● **PASSAGE PROVIDED**:
A durometer measures how hard or soft a material is by pressing a small indenter into its surface and reading how far the indenter penetrates. The process is straightforward: you press the device firmly against your material, hold it steady, and read the number on the scale. But getting accurate, repeatable results depends on choosing the right scale, preparing your sample correctly, and avoiding a handful of common mistakes.
Choosing the Right Shore Scale
Durometers come in different types, each designed for a specific range of materials. The two you’ll encounter most often are Shore A and Shore D. Shore A measures soft to medium-hard materials like solid rubber sheets, molded rubber parts, elastomers, waxes, and printing rollers. Shore D handles harder materials like rigid plastics, hard rubber, and semi-rigid thermoplastics. If you’re testing something very soft, like sponge rubber or closed-cell foam, you’ll need a Shore 00 durometer instead.
The physical difference between these types is the indenter shape and the spring force behind it. A Shore A durometer uses a blunt, cone-shaped indenter (technically a truncated cone) backed by about 8 Newtons of spring force. A Shore D durometer uses a sharper, pointed cone with roughly 44.5 Newtons of force, over five times as much. That extra force is what lets it measure harder materials. If your Shore A readings consistently land above 90, switch to Shore D. If they’re consistently below 20, try Shore 00.

● **PROVIDED MATERIAL**:

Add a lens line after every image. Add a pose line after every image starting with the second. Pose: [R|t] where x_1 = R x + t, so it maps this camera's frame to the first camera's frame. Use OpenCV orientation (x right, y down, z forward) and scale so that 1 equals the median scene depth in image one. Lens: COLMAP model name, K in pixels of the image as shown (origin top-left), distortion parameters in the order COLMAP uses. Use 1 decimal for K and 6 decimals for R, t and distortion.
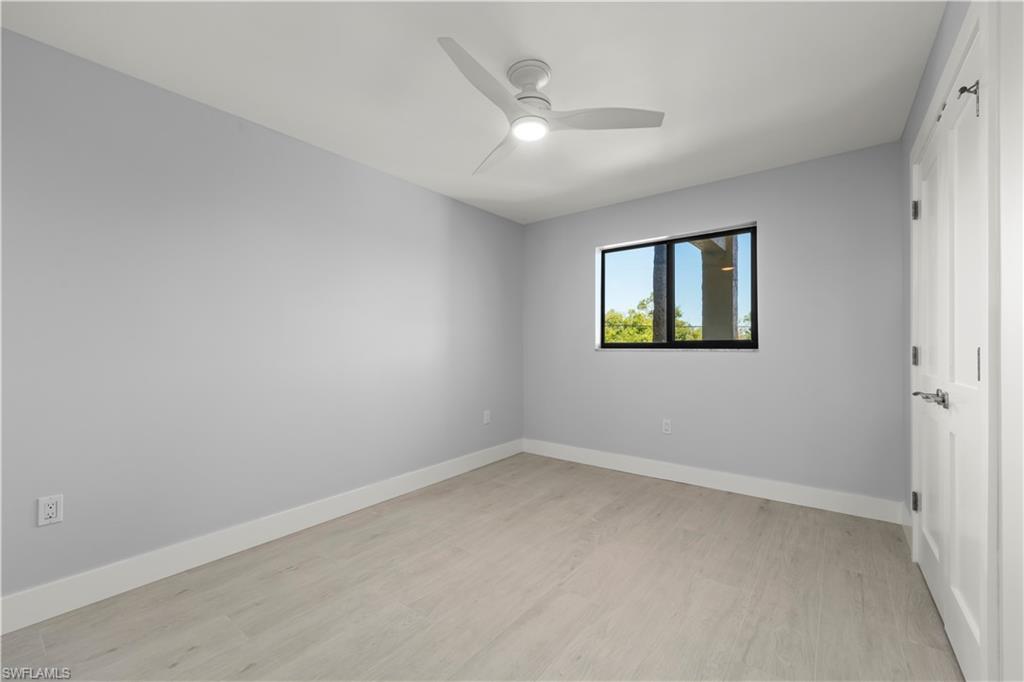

● **WHAT THE TASK REQUIRES**: Reproduce, word for word, everything in the durometer passage from "The physical difference" down to "try Shore 00.". The material that accompanies this passage is not required for the work.

● **ANSWER BOX**:
The physical difference between these types is the indenter shape and the spring force behind it. A Shore A durometer uses a blunt, cone-shaped indenter (technically a truncated cone) backed by about 8 Newtons of spring force. A Shore D durometer uses a sharper, pointed cone with roughly 44.5 Newtons of force, over five times as much. That extra force is what lets it measure harder materials. If your Shore A readings consistently land above 90, switch to Shore D. If they’re consistently below 20, try Shore 00.